TEXT BLOCK –
Today’s Flyover People column as seen in The Emporia Gazette:

Grandma's house  - Leon's photo

Grandma’s farmhouse.

Both photos were taken by my brother, Leon Unruh.

GRANDMA’S GHOST CHAMBER

Last week, on a cold winter’s night when the wind was scaring up noise outside, I pulled the blankets to my chin. At that moment, Grandma Unruh came to mind.

When my brother and cousins and I spent nights with her during the winter, Grandma came upstairs to check on us. At breakfast she’d report, “You looked cold, so I put another quilt on you girls in the middle of the night.”

With six quilts fastening us to the bed, we couldn’t roll over, but at least we were warm.

Grandma’s place, a few miles outside of Pawnee Rock, was like any old, two-story Kansas farmhouse, sheltered from the north by cedars, with a handful of outbuildings and a watchdog named Shep.

The upstairs was unheated in the winter, without air-conditioning in the summer, and a little bit creepy all year round. As we climbed the enclosed staircase, drafty air swirled about us, as if we were being hugged by ghosts.

Haunted? Probably not. I’m pretty sure the creepiness we felt was something we brought upon ourselves.

I’ll bet you had childhood sleepovers at which you did your best to frighten yourselves, succeeded, and then spent the night deciphering the sounds of monsters.

DATA TO EXAMINE –
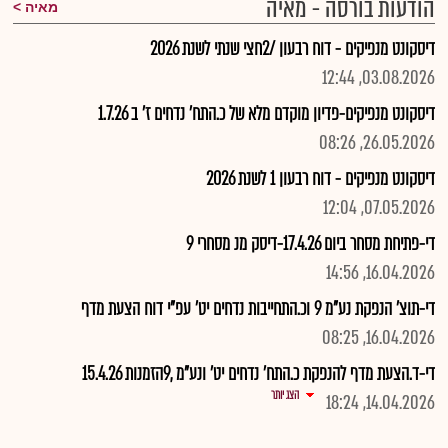
הודעות בורסה - מאיה
מאיה
דיסקונט מנפיקים - דוח רבעון /2חצי שנתי לשנת 2026
03.08.2026, 12:44
דיסקונט מנפיקים-פדיון מוקדם מלא של כ.התח' נדחים ז' ב 1.7.26
26.05.2026, 08:26
דיסקונט מנפיקים - דוח רבעון 1 לשנת 2026
07.05.2026, 12:04
די-פתיחת מסחר ביום 17.4.26-דיסק מנ מסחרי 9
16.04.2026, 14:56
די-תוצ' הנפקת נע"מ 9 וכ.התחייבות נדחים יט' עפ"י דוח הצעת מדף
16.04.2026, 08:25
די-ד.הצעת מדף להנפקת כ.התח' נדחים יט' ונע"מ ,9הזמנות 15.4.26
הצג יותר
14.04.2026, 18:24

EXERCISE REQUIREMENTS – In the column about Grandma's farmhouse, what was the watchdog's name?

EXPECTED ANSWER – Shep